## Dataset excerpt
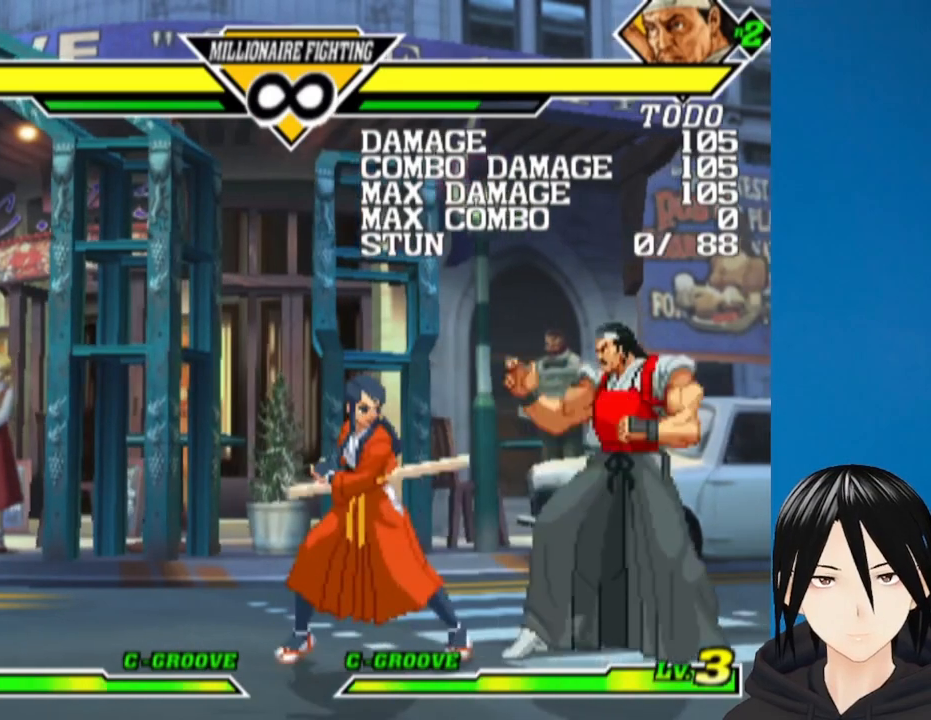
{"buttons": ["DPAD_DOWN"], "left_stick": "center", "right_stick": "center", "events": [[283, "DPAD_RIGHT", "up"], [383, "TRIANGLE", "down"], [433, "DPAD_RIGHT", "down"], [483, "DPAD_DOWN", "down"], [483, "TRIANGLE", "up"], [500, "DPAD_RIGHT", "up"]]}
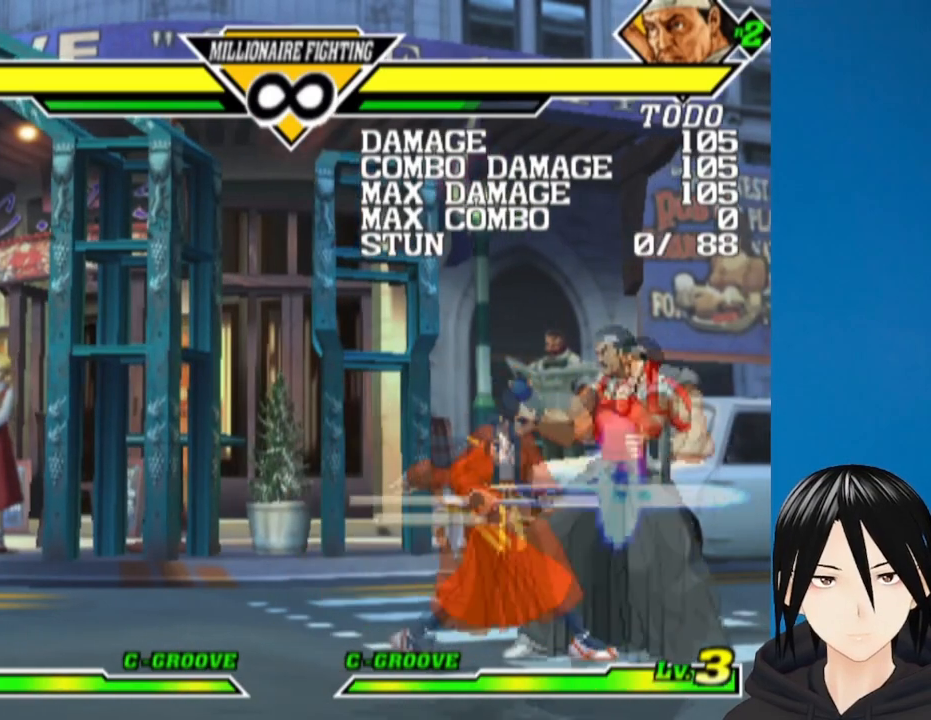
{"buttons": [], "left_stick": "center", "right_stick": "center", "events": [[67, "DPAD_RIGHT", "down"], [100, "CIRCLE", "down"], [250, "DPAD_DOWN", "up"], [283, "DPAD_RIGHT", "up"], [317, "CIRCLE", "up"]]}
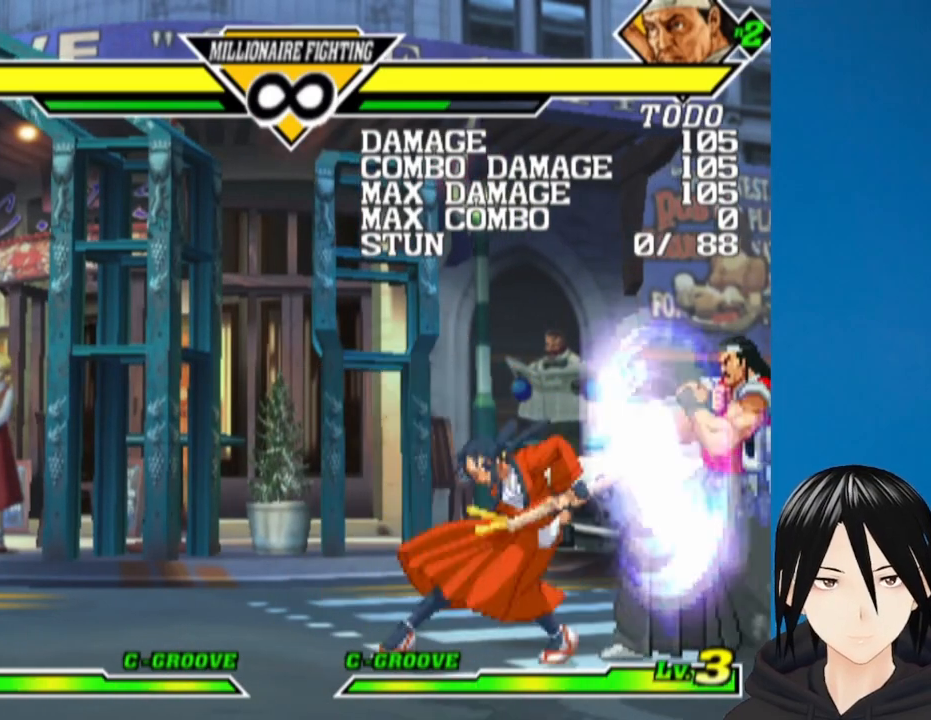
{"buttons": ["DPAD_RIGHT"], "left_stick": "center", "right_stick": "center", "events": [[50, "DPAD_RIGHT", "down"]]}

## Exercise instructions
Copy out the data verbatim, with no pictures.

## Written answer
{"buttons": ["DPAD_DOWN"], "left_stick": "center", "right_stick": "center", "events": [[283, "DPAD_RIGHT", "up"], [383, "TRIANGLE", "down"], [433, "DPAD_RIGHT", "down"], [483, "DPAD_DOWN", "down"], [483, "TRIANGLE", "up"], [500, "DPAD_RIGHT", "up"]]}
{"buttons": [], "left_stick": "center", "right_stick": "center", "events": [[67, "DPAD_RIGHT", "down"], [100, "CIRCLE", "down"], [250, "DPAD_DOWN", "up"], [283, "DPAD_RIGHT", "up"], [317, "CIRCLE", "up"]]}
{"buttons": ["DPAD_RIGHT"], "left_stick": "center", "right_stick": "center", "events": [[50, "DPAD_RIGHT", "down"]]}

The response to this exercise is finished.